I love the phrase "adulting." It basically means making grown up stuff happen and pretending like you truly know exactly what's going on, when really, you are just making it up as you go.
I basically began my adult life as a mom since we had our first baby at 22...so for me, parenting often felt exactly like "adulting" in my early years. Actually, I still feel like I'm just winging it quite often. The truth is though, now that we are getting to raising our fourth little one, I'm beginning to feel like I know what I'm doing...sometimes or well, at least more frequently than before. Over the last decade, my mindset on parenting has changed from "how do I do this correctly?" to "what needs to be done to raise them well." I've found that taking the mindset off of me and my performance and moving it to them completely changes what I do and how I handle most situations.
For example, my just turned two year old loves trying to climb things. The younger me would have been between should I be the helicopter mom and move her to safety? Should I be the laissez faire mom and see what happens? But the child focused mom in me now looks at her and reminds her that this isn't the best thing to do when I'm not there to help, but also teaches her how to find the next rung down on the bunkbed ladder with her foot while holding on tightly so the she also has a chance to learn proper proprioception and how to get herself out of situations like this.

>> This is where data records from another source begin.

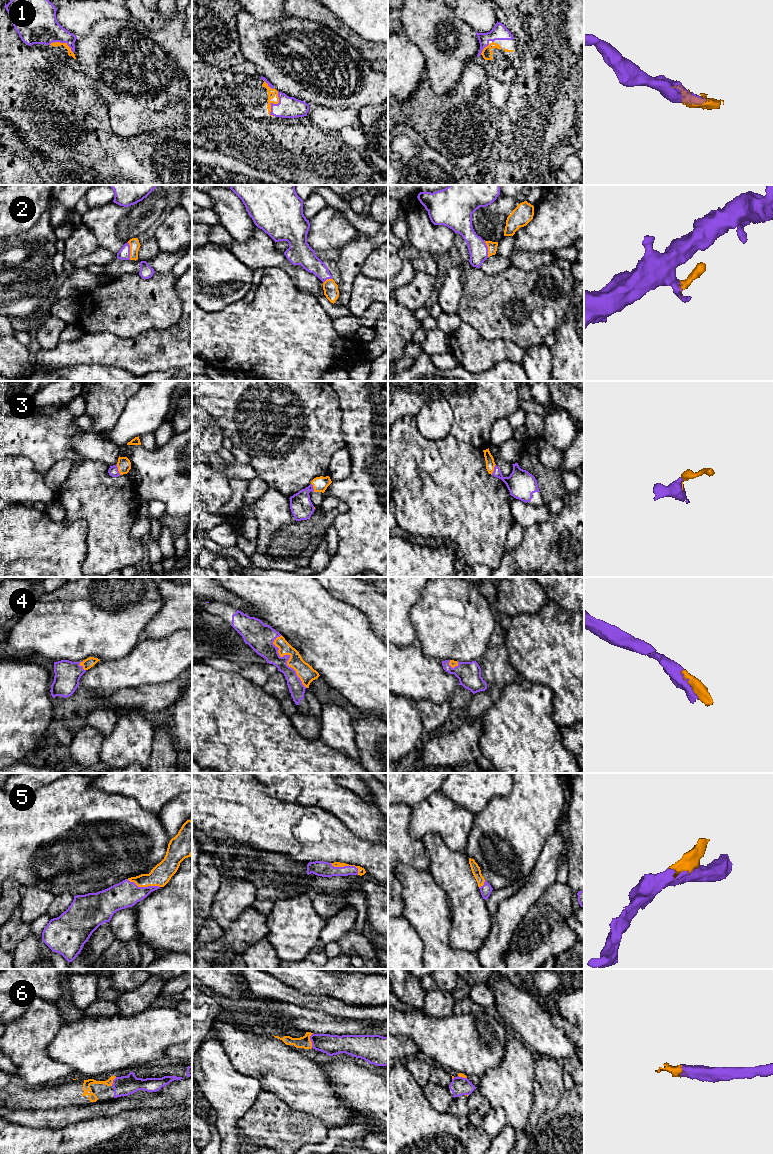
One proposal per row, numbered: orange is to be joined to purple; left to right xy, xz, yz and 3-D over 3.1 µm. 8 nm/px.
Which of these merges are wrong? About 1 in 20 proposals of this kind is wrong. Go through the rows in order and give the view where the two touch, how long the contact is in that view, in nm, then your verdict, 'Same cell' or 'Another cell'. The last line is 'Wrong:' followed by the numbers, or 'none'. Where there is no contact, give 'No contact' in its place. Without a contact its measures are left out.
1: Touches purple in xz. Shared border 220 nm. Same cell
2: Touches purple in xy. Shared border 150 nm. Same cell
3: Touches purple in xy. Shared border 90 nm. Same cell
4: Touches purple in xz. Shared border 480 nm. Same cell
5: Touches purple in xz. Shared border 240 nm. Same cell
6: Touches purple in xz. Shared border 120 nm. Same cell
Wrong: none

Too often, I think we doubt ourselves. Truly, we do know what we are doing better than we think. Our generation is the product of the "do it because I said so and I'm right" generation. We all grew up and learned that there is no "right" per-say, but rather that parenting is more of a series of decisions that you make based on what fits that moment best (and you are always praying that your decision truly was the right one). The truth is though, we know a little more about our children and ourselves than we honestly believe we do. We just have to believe in ourselves and find the tools it takes to make parenting actually happen and to feel more fruitful in the day to day.